The question of whether any particular right or duty shall be enforced, the question of how it shall be enforced, whether by the police, by public criticism or private conscience, will not be answered by reasoning _a priori_. It will be answered by the dominant interests in society, each imposing to the limit of its powers the system of rights and duties which most nearly approximates the kind of social harmony it finds convenient and desirable. The system will be a reflection of the power that each interest is able to exert. The interests which find the rule good will defend it; the interests which find it bad will attack it. Their arguments will be weapons of defense and offense; even the most objective appeal to reason will turn out to be an appeal to desert one cause and enlist in another.

4

In the controversies between interests the question will be raised as to the merits of a particular rule; the argument will turn on whether the rule is good, on whether it should be enforced with this penalty or that. And out of those arguments, by persuasion or coercion, the specific rules of society are made, enforced and revised.

It is the thesis of this book that the members of the public, who are the spectators of action, cannot successfully intervene in a controversy on the merits of the case. They must judge externally, and they can act only by supporting one of the interests directly involved. It follows that the public interest in a controversy cannot turn upon the specific issue. On what, then, does it turn? In what phase of the controversy can the public successfully interest itself?

Only when somebody objects does the public know there is a problem; when nobody any longer objects there is a solution. For the public, then, any rule is right which is agreeable to all concerned. It follows that the public interest in a problem is limited to this: that there shall be rules, which means that the rules which prevail shall be enforced, and that the unenforceable rules shall be changed according to a settled rule. The public’s opinion that John Smith should or should not do this or that is immaterial; the public does not know John Smith’s motives and needs, and is not concerned with them. But that John Smith shall do what he has promised to do is a matter of public concern, for unless the social contracts of men are made, enforced and revised according to a settled rule, social organization is impossible. Their conflicting purposes will engender unending problems unless they are regulated by some system of rights and duties.

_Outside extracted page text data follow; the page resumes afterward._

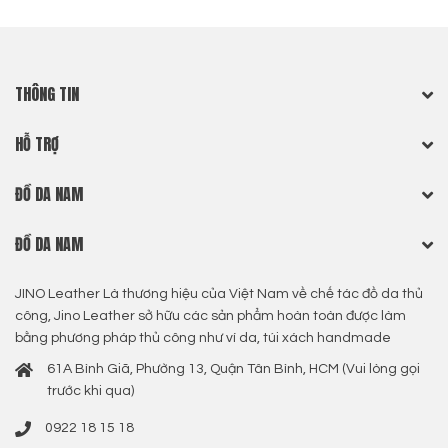
THÔNG TIN
HỖ TRỢ
ĐỒ DA NAM
ĐỒ DA NAM
JINO Leather Là thương hiệu của Việt Nam về chế tác đồ da thủ
công, Jino Leather sở hữu các sản phẩm hoàn toàn được làm
bằng phương pháp thủ công như ví da, túi xách handmade
61A Bình Giã, Phường 13, Quận Tân Bình, HCM (Vui lòng gọi
trước khi qua)
0922 18 15 18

The interest of the public is not in the rules and contracts and customs themselves but in the maintenance of a régime of rule, contract and custom. The public is interested in law, not in the laws; in the method of law, not in the substance; in the sanctity of contract, not in a particular contract; in understanding based on custom, not in this custom or that. It is concerned in these things to the end that men in their active affairs shall find a _modus vivendi_; its interest is in the workable rule which will define and predict the behavior of men so that they can make their adjustments. The pressure which the public is able to apply through praise and blame, through votes, strikes, boycotts or support can yield results only if it reinforces the men who enforce an old rule or sponsor a new one that is needed.

The public in this theory is not the dispenser of law or morals, but, at best, a reserve force that may be mobilized on behalf of the method and spirit of law and morals. In denying that the public can lay down the rules I have not said that it should abandon any function which the public now exercises. I have merely said that it should abandon a pretense. When the public attempts to deal with the substance it merely becomes the dupe or unconscious ally of a special interest. For there is only one common interest: that all special interests shall act according to settled rule. The moment you ask what rule you invade the realm of competing interests of special points of view, of personal, and class, and sectional, and national bias. The public should not ask what rule because it cannot answer the question. It will contribute its part to the solution of social problems if it recognizes that some system of rights and duties is necessary, but that no particular system is peculiarly sacred.